Above study was supported by the second study from peer reviewed journal. Toxicity to micro-organisms study was conducted on Saccharomyces cerevisiae ATCC 7754 for 48 hrs. Broth macrodilution method was used for the assay. The test chemical solution was prepared by dissolving the test substance in N,N-dimethyl formamide (DMF). The highest conc. of test chemical used for the study was 1600 mg/l. Test organism Saccharomyces cerevisiae ATCC 7754, was obtained from American Type Culture Collection (Manassas, VA).S. cerevisiae was maintained at -80°C in yeast nitrogen broth (YNB) containing 25% glycerol and subcultured at 30°C in Sabouraud’s dextrose agar (SDA) medium (Bactopeptone 1%, dextrose 4%, Bacto-agar 1.8%). A fresh culture was preincubated with shaking for 16 h at 30°C in 2.5% malt extract (ME) medium (BBL). Serial 2-fold dilutions of the test compounds were made in DMF, and 30µL of the sample solution was added to 3 mL of malt extract medium.

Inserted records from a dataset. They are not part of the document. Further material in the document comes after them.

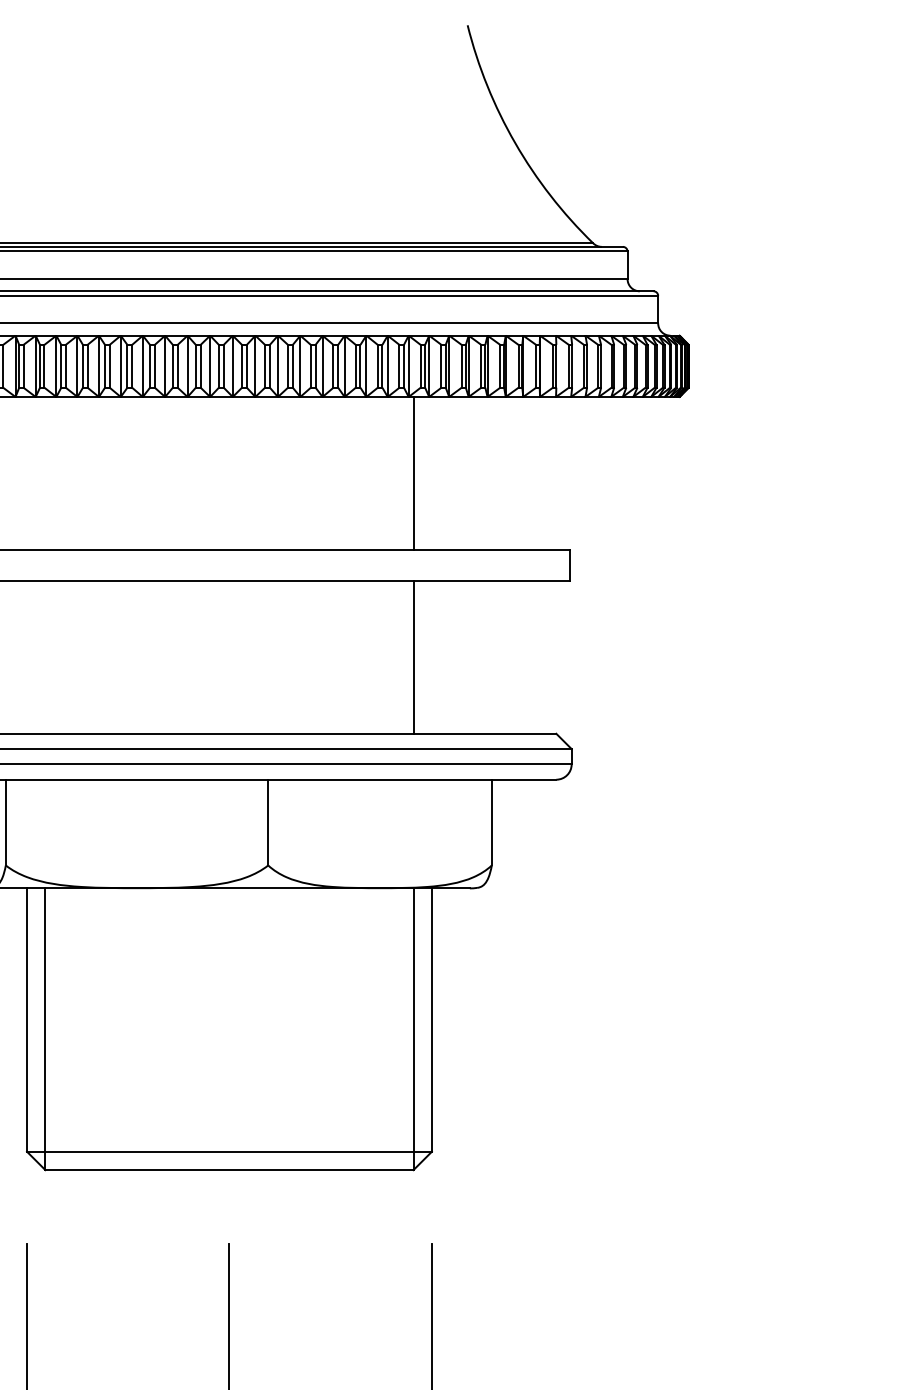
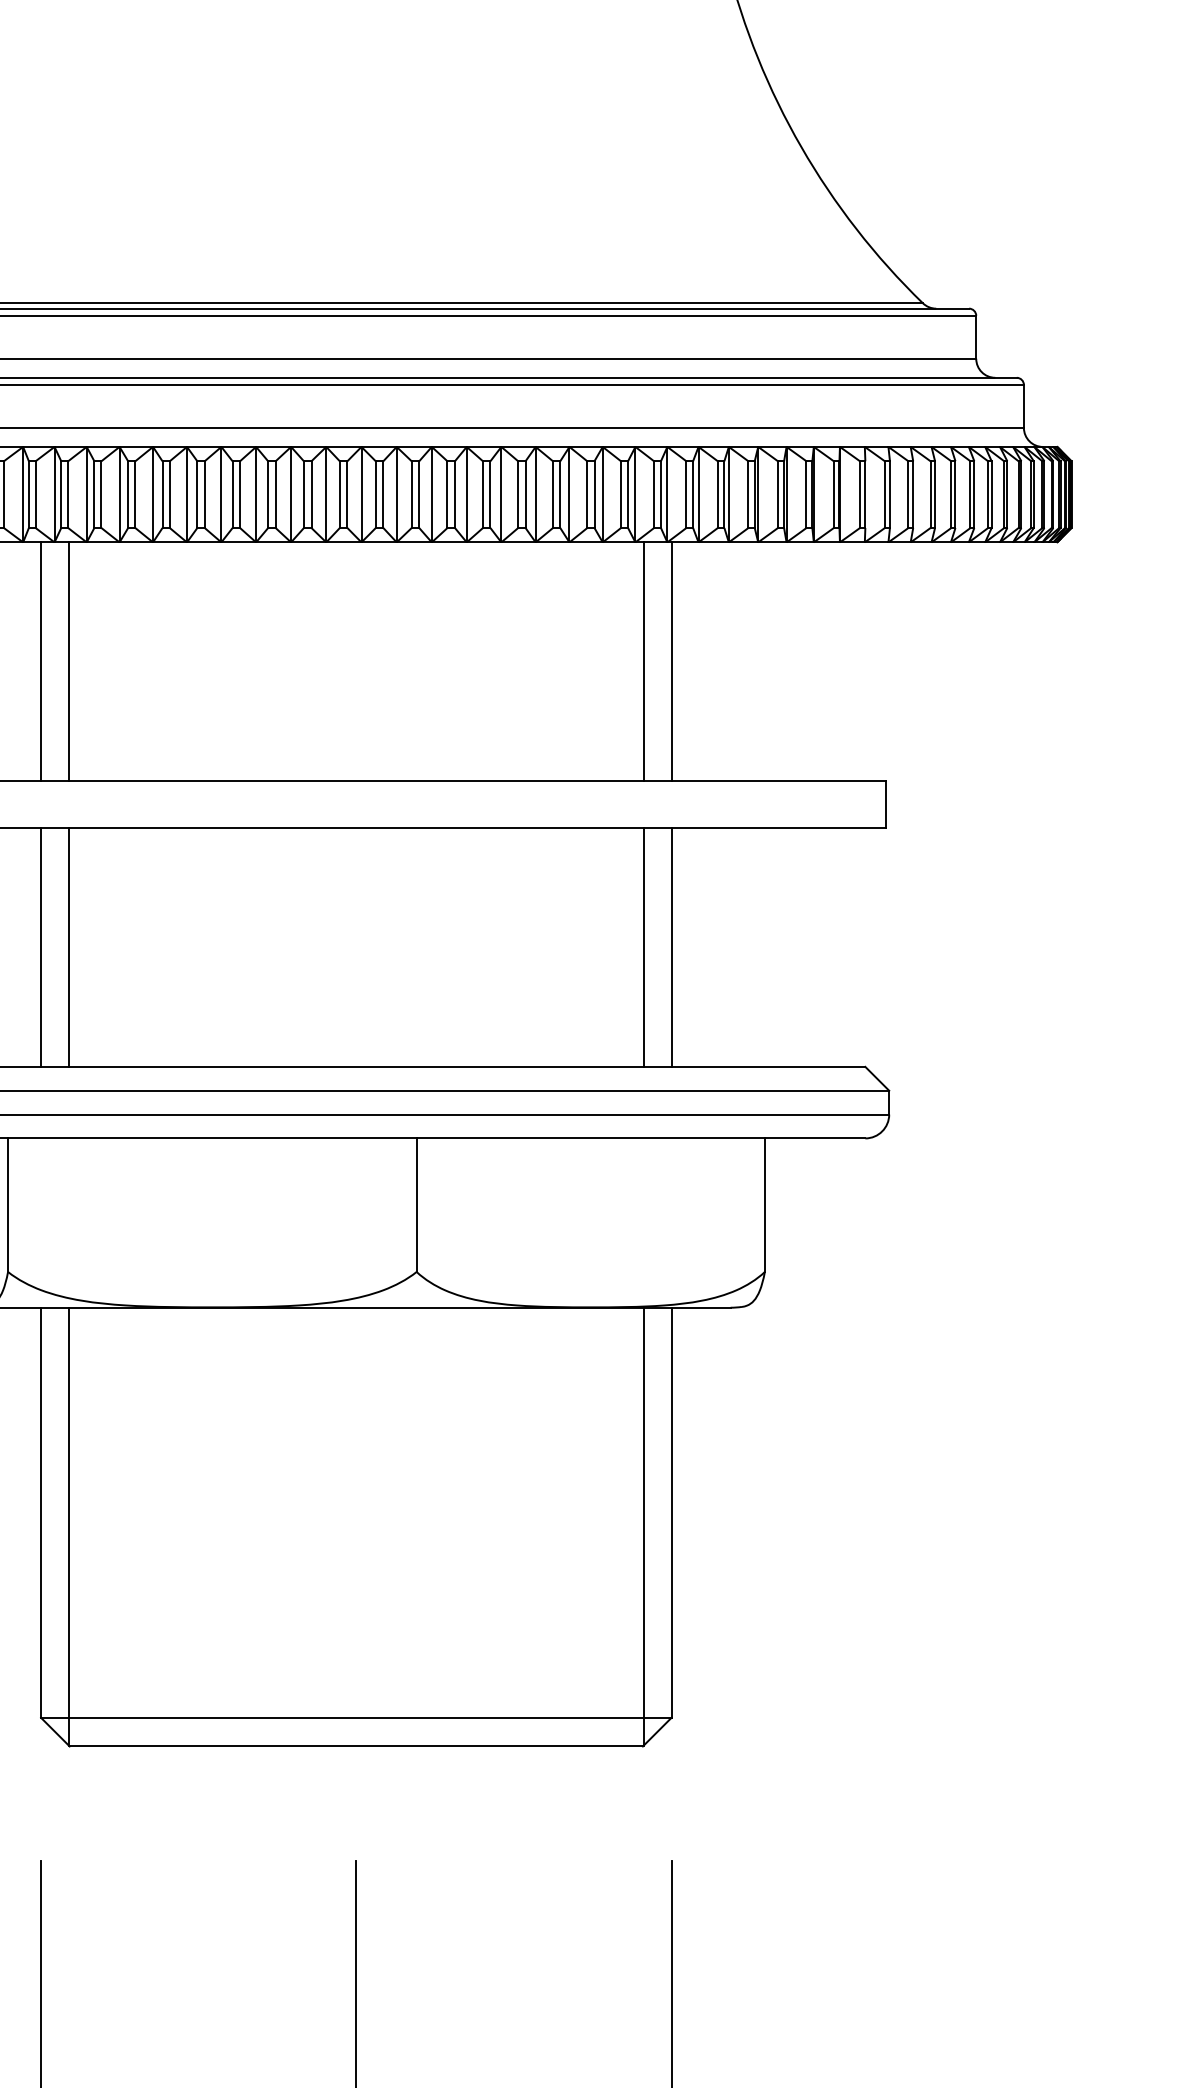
line: (27, 473) -> (41, 661), added
line: (44, 473) -> (68, 661), added
line: (431, 473) -> (670, 661), added
line: (27, 656) -> (41, 946), added
line: (44, 656) -> (68, 946), added
line: (431, 656) -> (670, 946), added

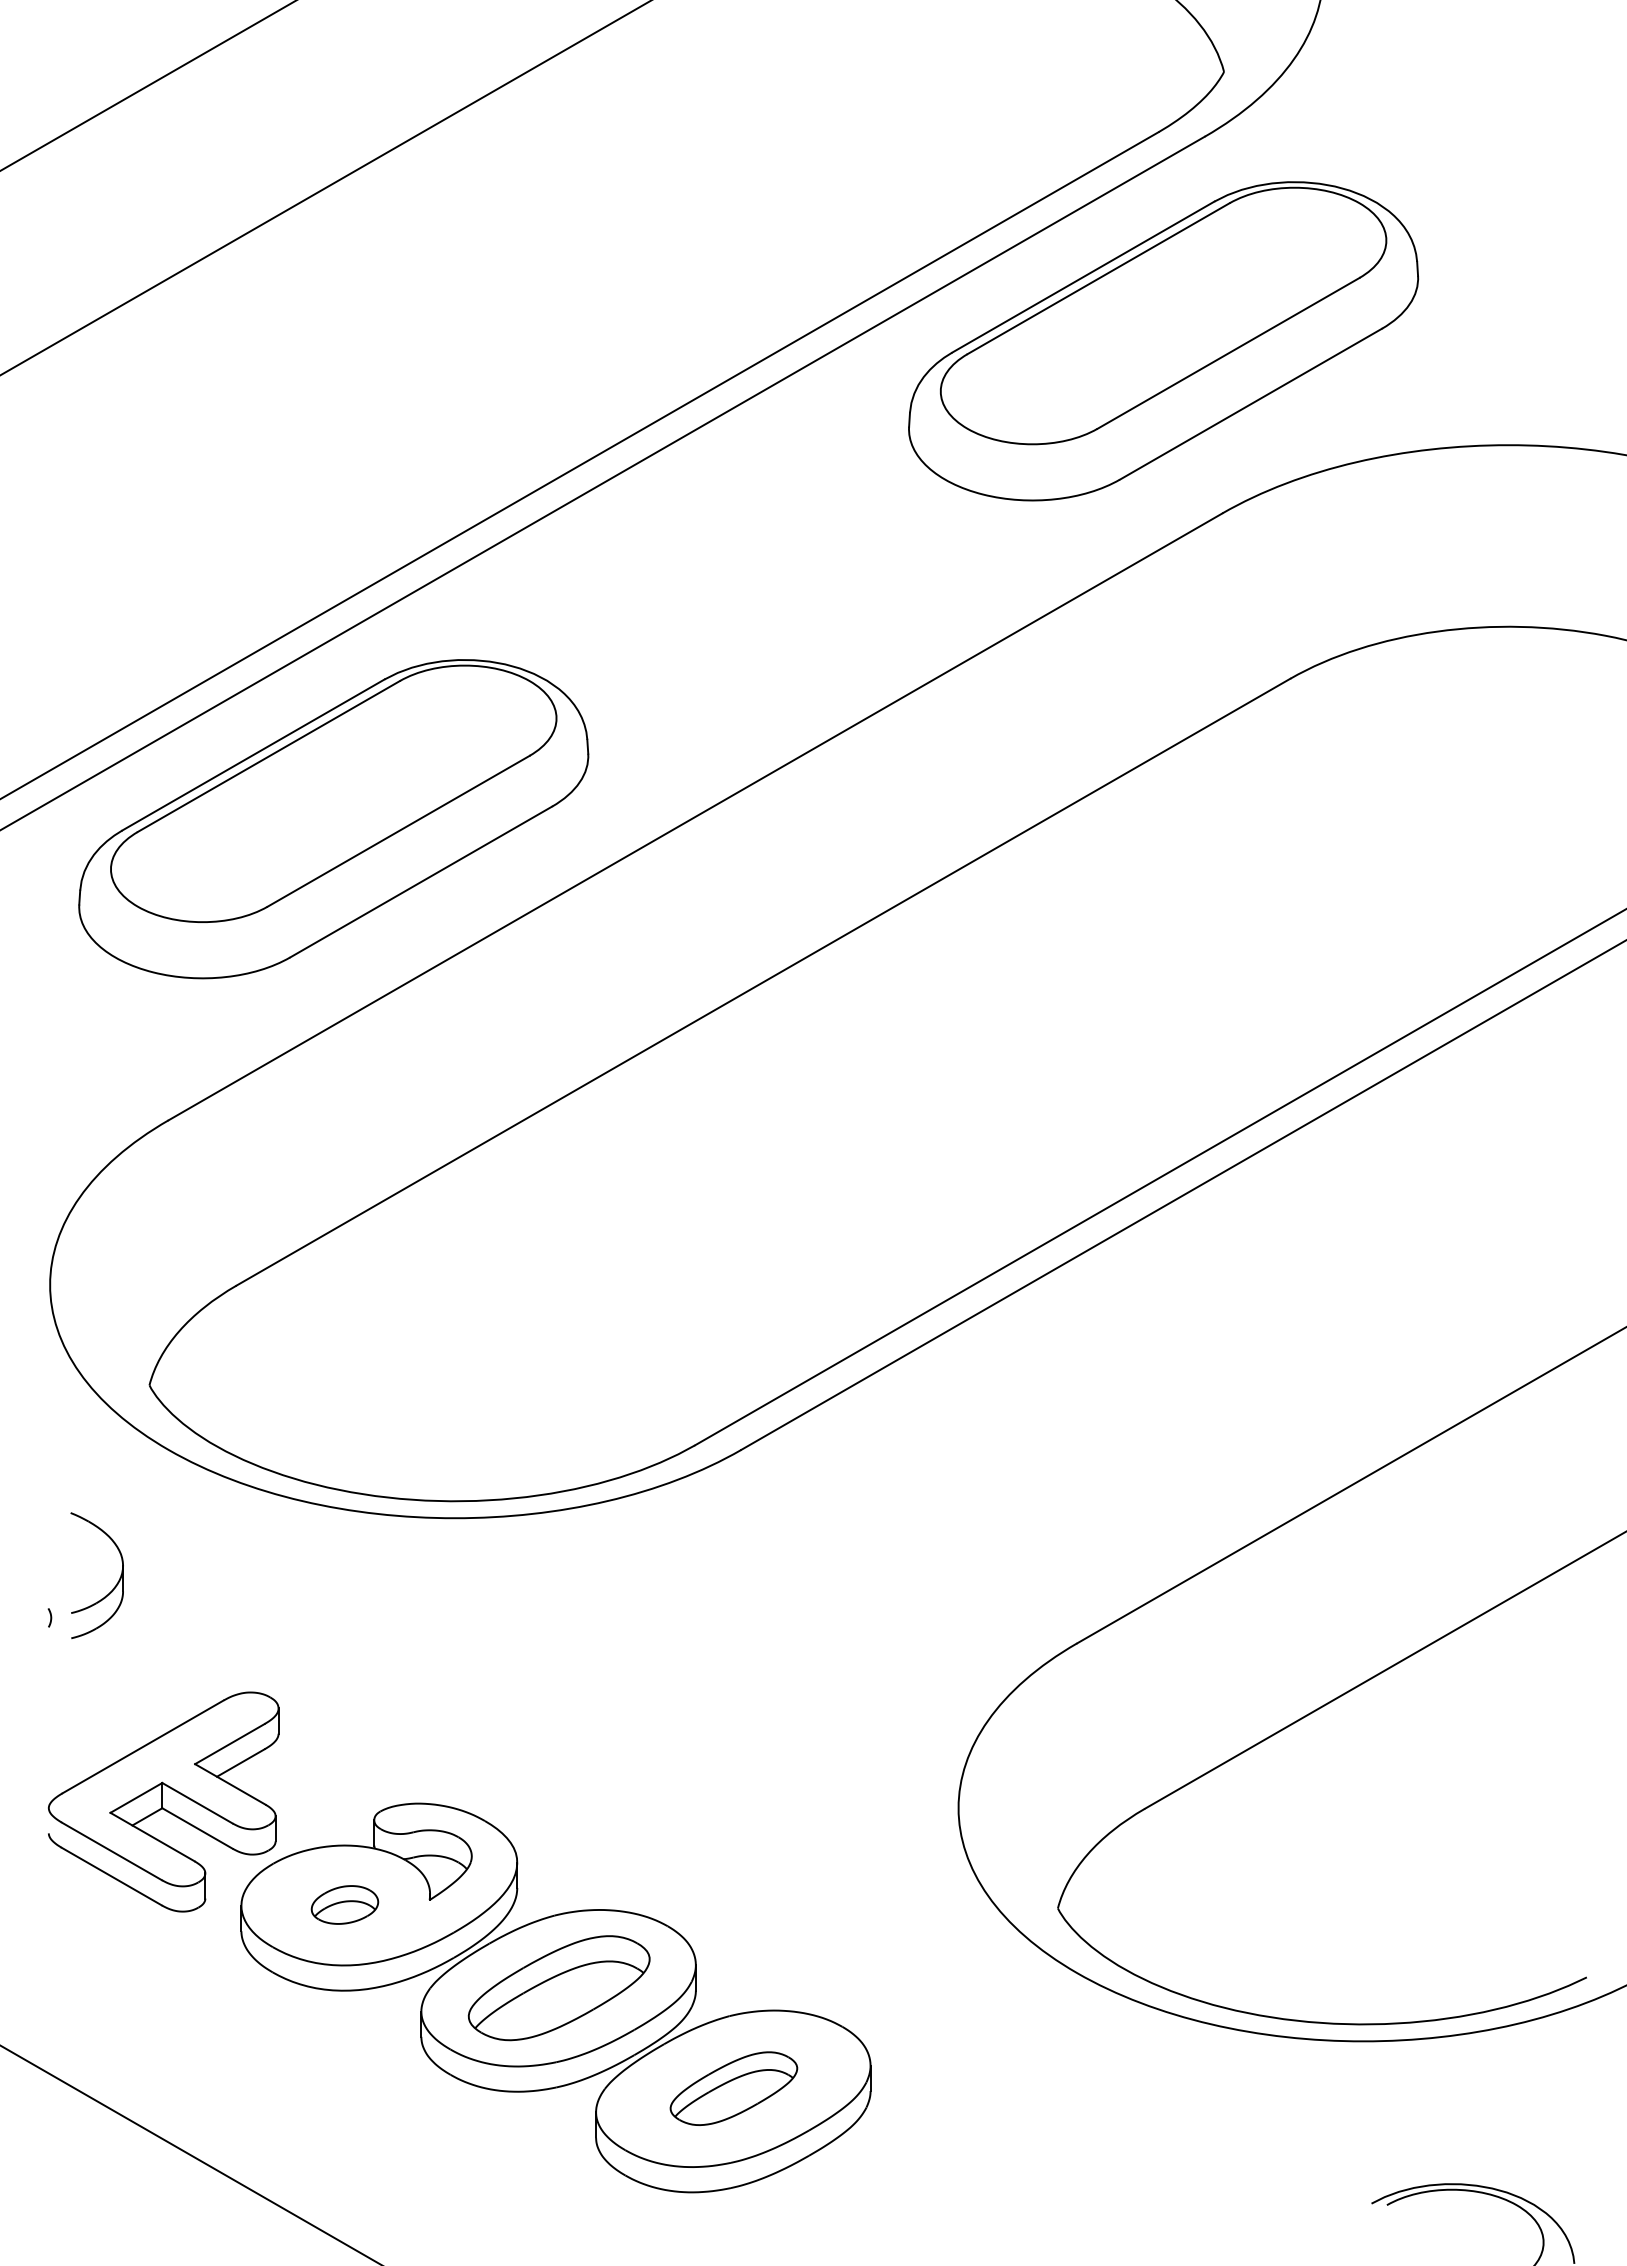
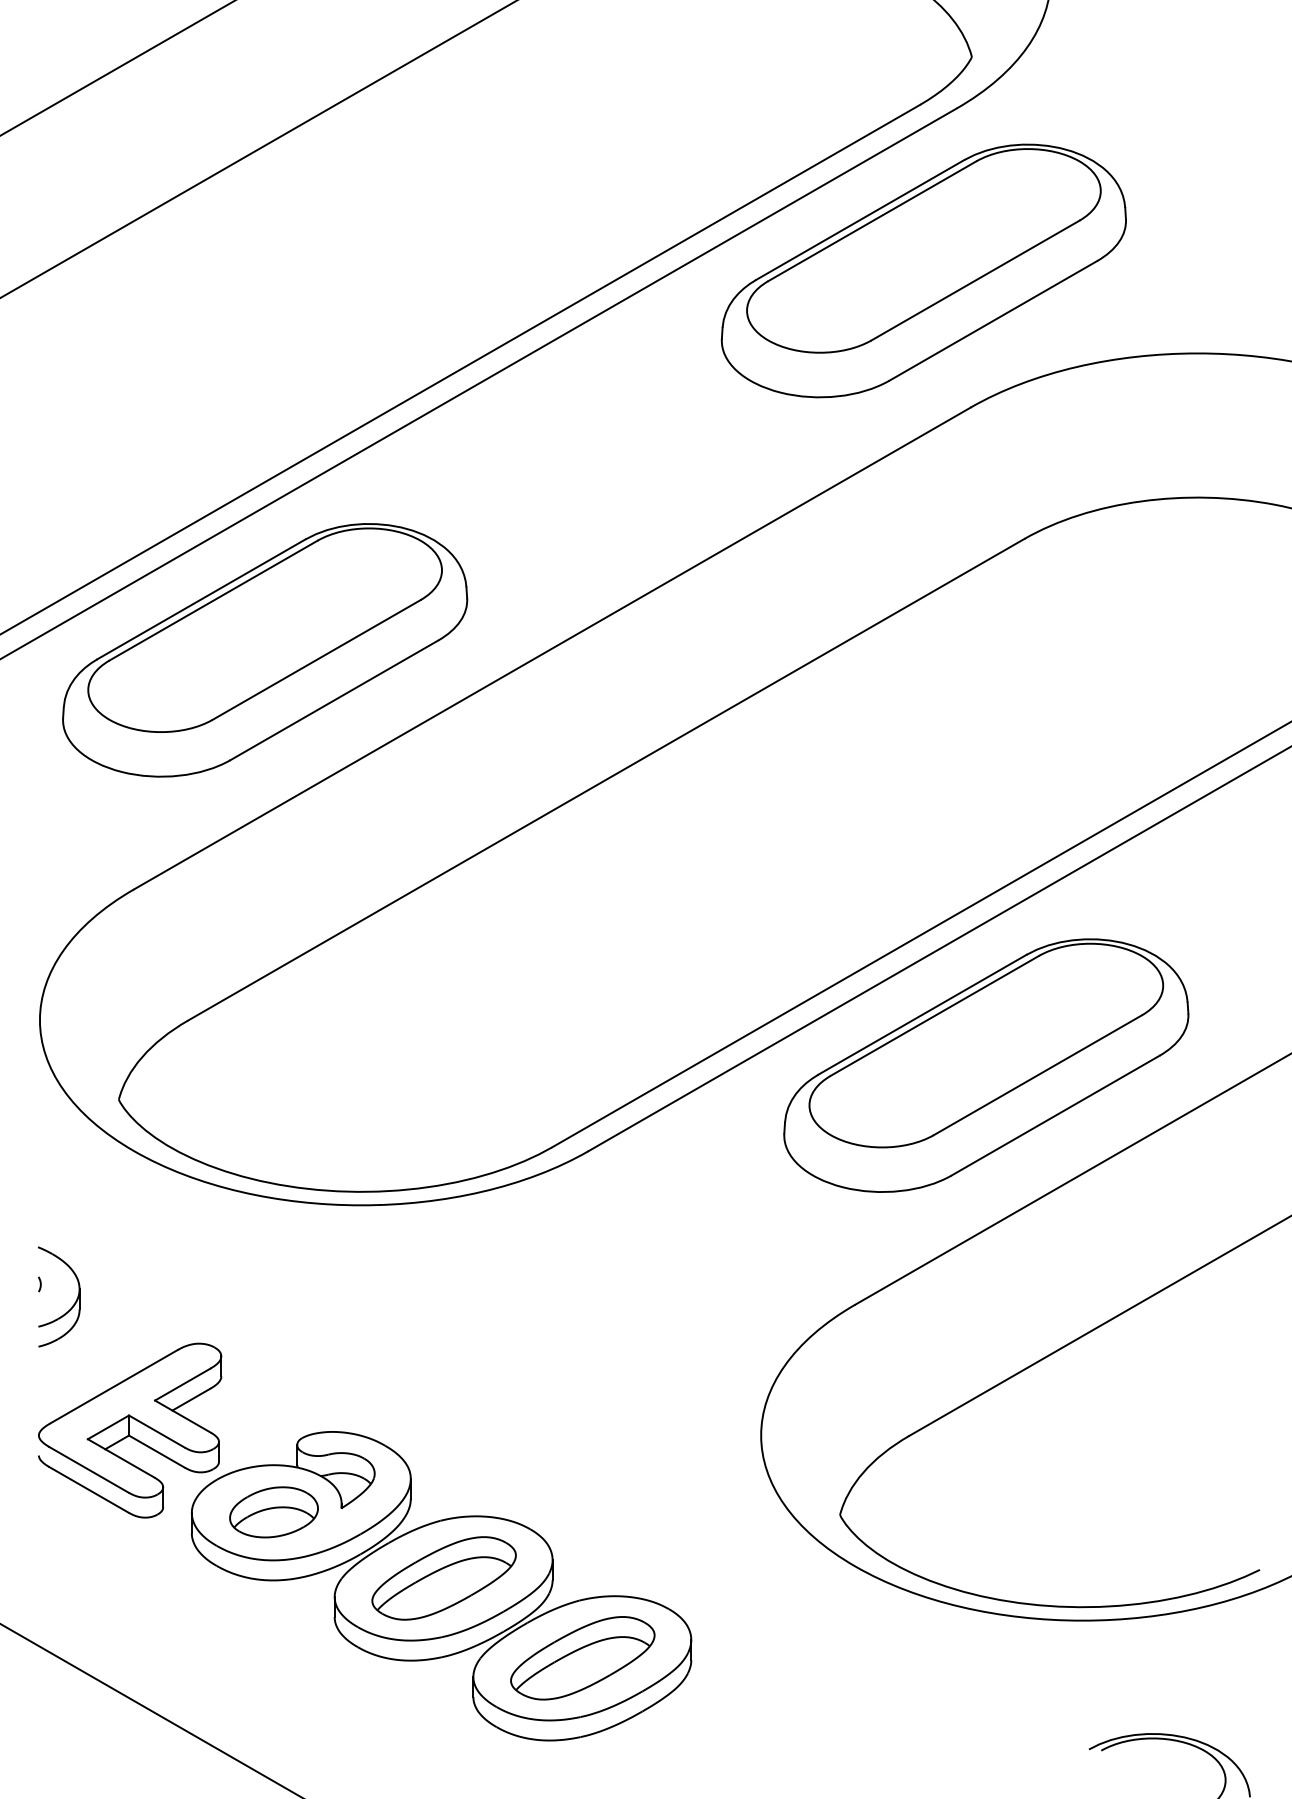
part: (1241, 1342) -> (985, 1065), added
part: (113, 1587) -> (72, 1306), moved
part: (344, 1904) -> (273, 1511), size x1.67
part: (733, 2088) -> (582, 1658), size x1.43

These were inoculated with 30µL of seed culture to give the final inoculum of 105CFU/mL. The assay tubes were incubated without shaking at 30°C for 48 h, the minimum inhibitory concentration (MIC) was determined as the lowest conc. of the test compound that demonstrated no visible growth. After the MIC had been determined, MFC was also determined. For determination of MFC, a 30µl aliquot was taken from each clear tube and added into 3 mL of drug-free fresh medium. After 48 h of incubation, the MFC was determined as the lowest concentration of the test compounds in which no recovery of microorganism was observed. Based on inhibition of growth of test organism Saccharomyces cerevisiae ATCC 7754, the MIC and MFC value was determine to be 6.25 mg/l, respectively.

 

Similar study of toxicity to micro-organisms study was conducted on Salmonella choleraesuis subsp. choleraesuisATCC35640,E. coli ATCC 9673,Enterobacter aerogenes ATCC 13048,Pseudomonas aeruginosa ATCC 10145, and Proteus Vulgaris ATCC 13315 for 24 hrs. Broth dilution method was used for the antibacterial assay. The test chemical solution was prepared by dissolving the test substance in N,N-dimethyl formamide (DMF). The highest conc. of test chemical used for the study was 1600 mg/l. Test organism Salmonella choleraesuis subsp. choleraesuisATCC35640,E. coli ATCC 9673,Enterobacter aerogenes ATCC 13048,Pseudomonas aeruginosa ATCC 10145, and Proteus Vulgaris ATCC 13315 were obtained from American Type Culture Collection (Manassas, VA, USA).The test bacterial strains were precultured in 3 ml of NYG broth without shaking at 37°C for 16 h. This preculture was used for the antibacterial assay. Serial 2-fold dilutions of the test compound was prepared in DMF, and 30 µl of each dilution was added to 3 ml of Nutrient broth-yeast extract-glucose (NYG) broth (0.8% nutrient broth, 0.5% yeast extract, 0.1% glucose). These were inoculated with 30 µl of the exponentially growing bacterial cells of Salmonella choleraesuis, E. coli, E. aerogenes, P. aeruginosa and P. vulgaris. After the incubation of the cultures at 37°C for 24 h, the minimum inhibitory concentration (MIC) was determined as the lowest conc. of the test compound that demonstrated no visible growth. The MBC was also determined. After the determination of MIC, 100-fold dilutions with drug-free NYG broth from each tube showing no turbidity were incubated at 37°C for 48 hrs. After 48 hrs, the MBC was calculated. MBC was defined as the lowest conc. of the test compound that showed no visible growth in the drug-free cultivation. Based on inhibition in growth of test strain Salmonella choleraesuis subsp. choleraesuisATCC35640, the MIC value was found to be 12.5 mg/l and the test compound did not show any antibacterial activity of test bacterial strain E. coli, E. aerogenes, P. aeruginosa and P. vulgaris, at a conc. upto 800 mg/l, respectively. Thus, the MIC value for these bacterial strains was to be greater than 800 mg/l.